Market researchers have come to a consensus that the bursting of the A-share bubble in June/July is unlikely to damage China’s economic and financial systems.
Global financial contagion is also well contained, as the A-share market has a very low correlation (averaging 0.15) with the 10 most-traded global markets (excluding Hong Kong).
So why did Beijing intervene so heavily to obstruct market clearing in an attempt to salvage the stock market?
Since President Xi Jinping took office, he has implemented a series of financial reforms in all major areas, from the domestic banking system to the external capital account.
These measures had only just started to earn the trust of many China skeptics before the heavy intervention in the A-share market quickly destroyed Beijing’s hard-earned credibility regarding financial reform.

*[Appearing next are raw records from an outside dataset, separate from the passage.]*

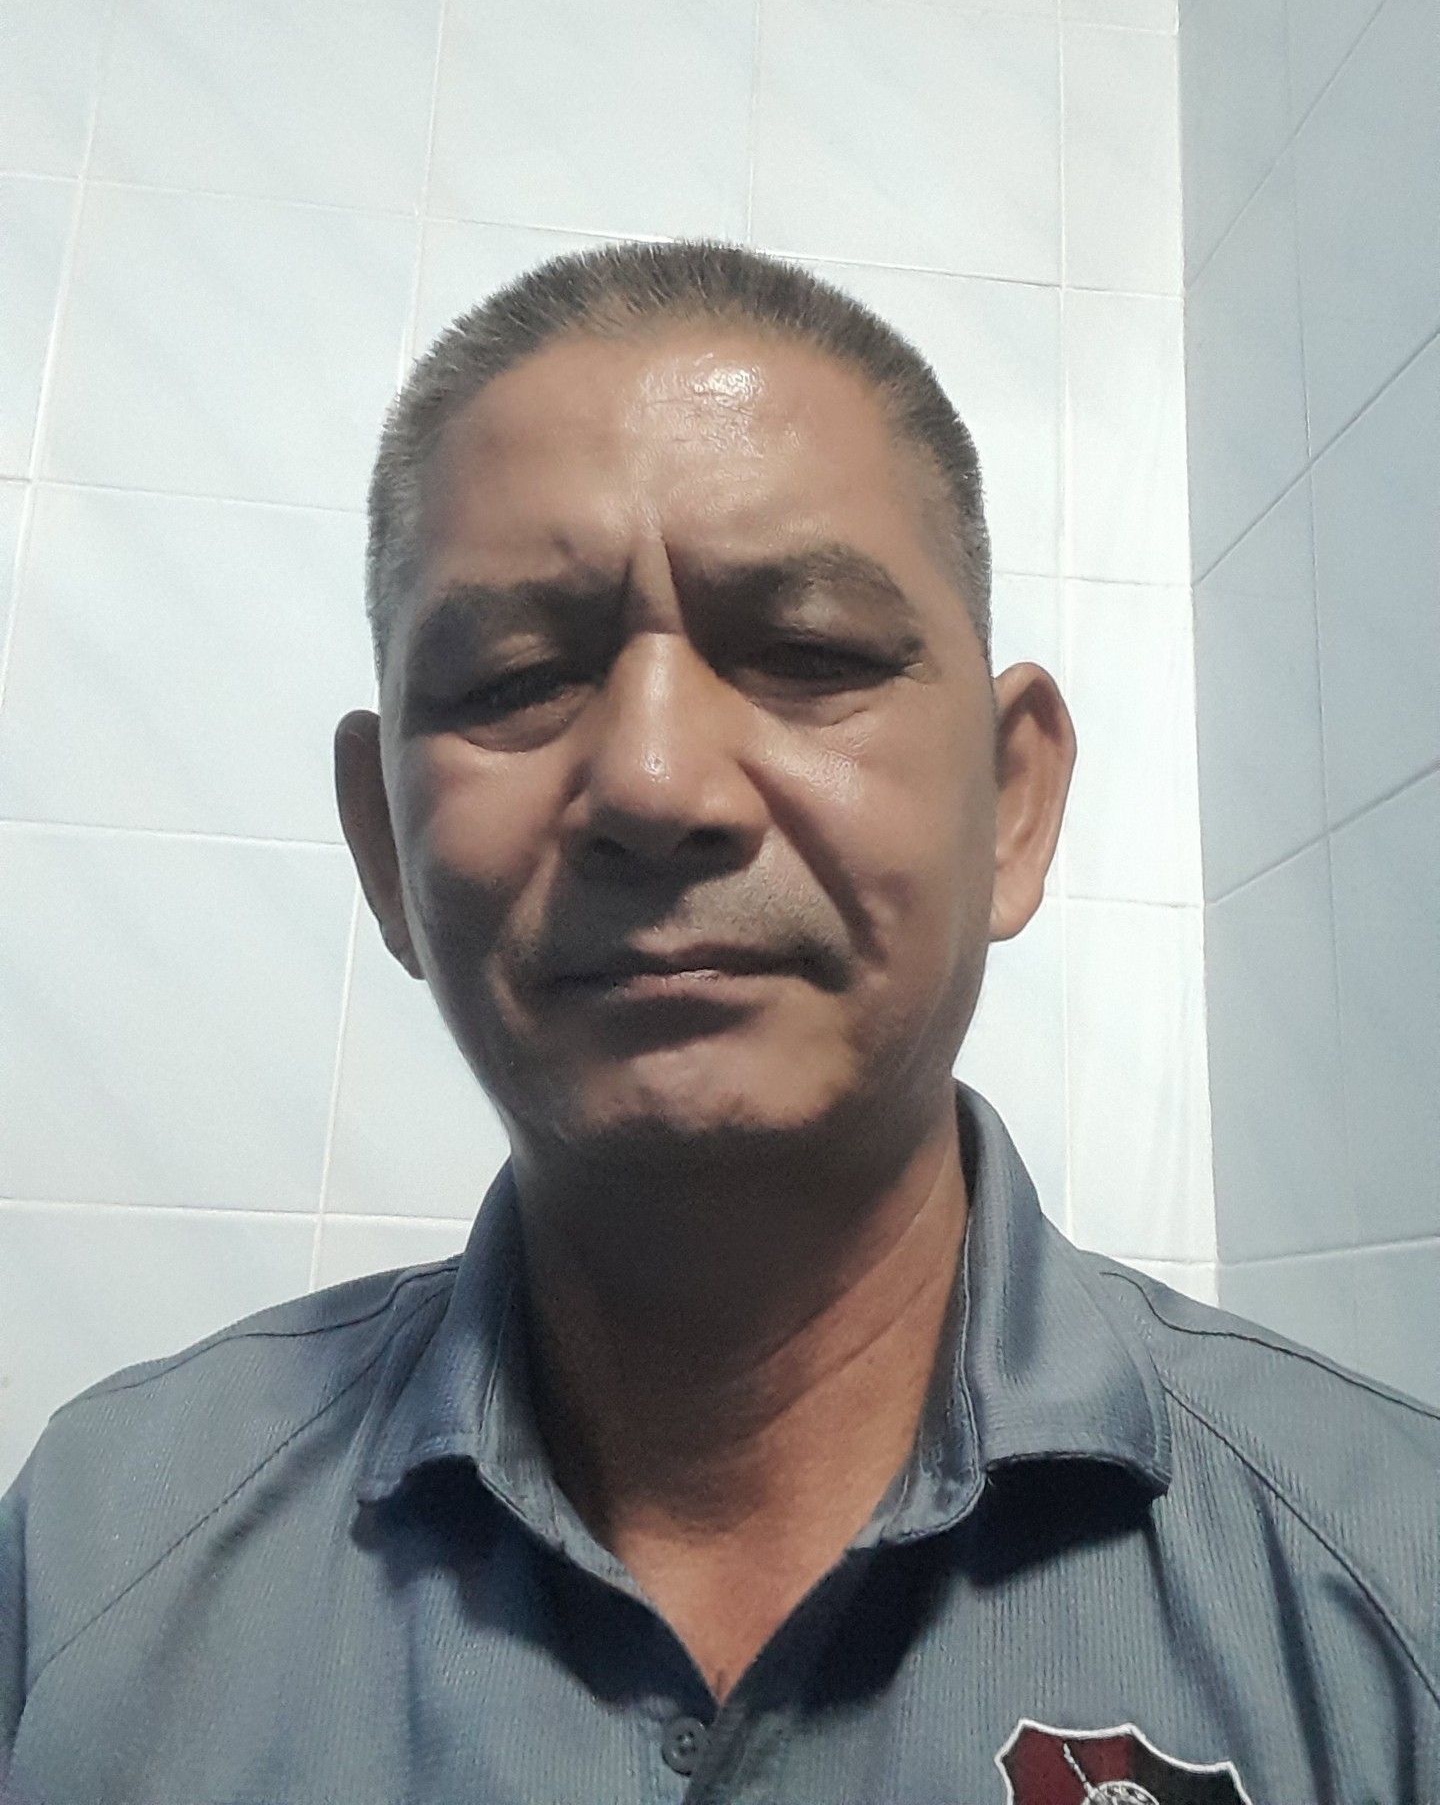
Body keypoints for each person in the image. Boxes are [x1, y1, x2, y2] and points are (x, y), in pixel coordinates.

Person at [2, 242, 1436, 1805]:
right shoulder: (96, 1559)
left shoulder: (1392, 1581)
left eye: (811, 654)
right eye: (514, 678)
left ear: (1014, 804)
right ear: (384, 851)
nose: (654, 781)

The international community is now questioning whether China is ready to let market forces run the system, as well as Beijing’s policy transparency and consistency and its willingness to tackle moral hazard.
From the perspective of a foreign investor or regulator, these questions boil down to two key problems — transparency and liquidity — which organisations such as the International Monetary Fund and MSCI want to see China improve before considering any change in the role of the renminbi and renminbi assets in international official reserves and international investment.
Observers have offered various explanations for Beijing’s intervention, including installing a “Xi Jinping put” to pre-empt a financial meltdown; ensuring a rising stock market to help attract foreign investors and advance renminbi internationalisation and domestic structural reforms; and shoring up the leadership’s reputation.
While these notions are valid to some extent, in my view they all miss the most important point of local political economy.
At the heart of Xi’s vision for reform is the need to strengthen the foundation of the Communist Party’s political control.
To do that he needs to reconstruct China’s social contract, which Beijing has been using to govern the country since the start of economic reform in 1978.
For the people, the deal is for the party to retain a monopoly on power in exchange for economic freedom that has delivered unprecedented economic growth and reduction of poverty.
For the [arty, the “red line” is anything that it perceives as a threat to its survival.
However, things have changed, leading to the breakdown of the social contract.
Years of lopsided economic growth have deepened inequality in income and wealth, creating a big economic divide between the rich and the poor.
This has raised the awareness of the grass-roots population that the corruption and incompetence of local officials are only a small part of the problems that prevent them from sharing the benefits of economic reform.
The major problem, which the government is now trying to fix through structural reforms and anti-corruption measures, is rooted at the higher levels.
This has, in turn, prompted the intellectuals and the wealthy to take more interest in politics and the reform process, either to fight for their interests or to exploit rent-seeking opportunities to enrich themselves.
Signs of China’s social contract fracturing are ample, including the yawning inequality between rich and poor, rampant corruption, serious environmental damage and human rights abuses.
Thus, the key objective of Xi’s administration is to reconstruct this social contract to restore the political monopoly and legitimacy for the Communist Party.
The president and the party are very conscious of the “Gorbachev syndrome”.
When Xi hands over power to the next generation of Chinese leaders in 2023, the Communist Party will have ruled China for 74 years, exactly the same length of time as the Communist Party ruled the former Soviet Union before it fell apart.
From this perspective, the stock market plays a pivotal role in helping to restore the legitimacy of the party’s rule and divert public grievances.
Rising stock prices provide ordinary Chinese with an opportunity to improve their income, just as economic liberalisation did in the 1980s and ’90s, thereby reducing the likelihood of political and social unrest.
That is why Beijing is so keen on protecting the A-share market even at the expense in the short term of some of its credibility as regards reform.
Opinions expressed here are the author’s and do not necessarily reflect those of BNPP IP.